The fits escalated, coming several times a day, disrupting life to such an extent that Brendan could barely leave the house. He started to fear that he wouldn’t be able to attend his son’s wedding the following year. He finally agreed to pursue psychological therapy, the only treatment to have any efficacy in NEAD.

The initial course was at a regional specialist centre in a nearby city. The approach was heavily behavioural, which Brendan experienced as deeply patronising. I was dismayed as relations between him and his therapists broke down. I began to worry that he would be among the two-thirds of NEAD patients unable to benefit from treatment.

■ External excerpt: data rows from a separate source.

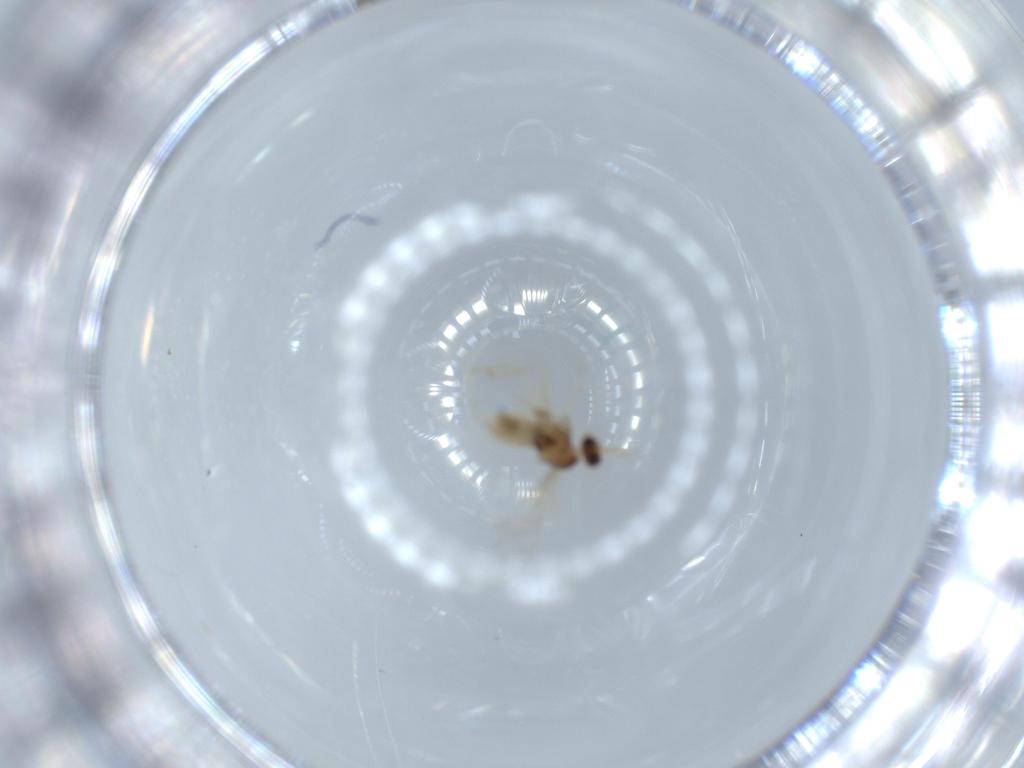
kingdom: Animalia
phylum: Arthropoda
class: Insecta
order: Diptera
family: Cecidomyiidae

Over the months, though, a bond of trust had developed between us, which must have played a part in his accepting my suggestion of a further referral to a national expert in NEAD psychological therapy at a hospital in a distant city – the funding for which I had to go to considerable lengths to secure.

Brendan’s son ferried him to and from the appointments over a 16-week period and to our delight, his fits – which had been going on for 18 months – gradually petered out. He eventually managed to witness his son, whose mother he had loved so much, get married. For all the disruption, I’m glad I went on that urgent home visit, which started Brendan and me on the long road to his eventual cure.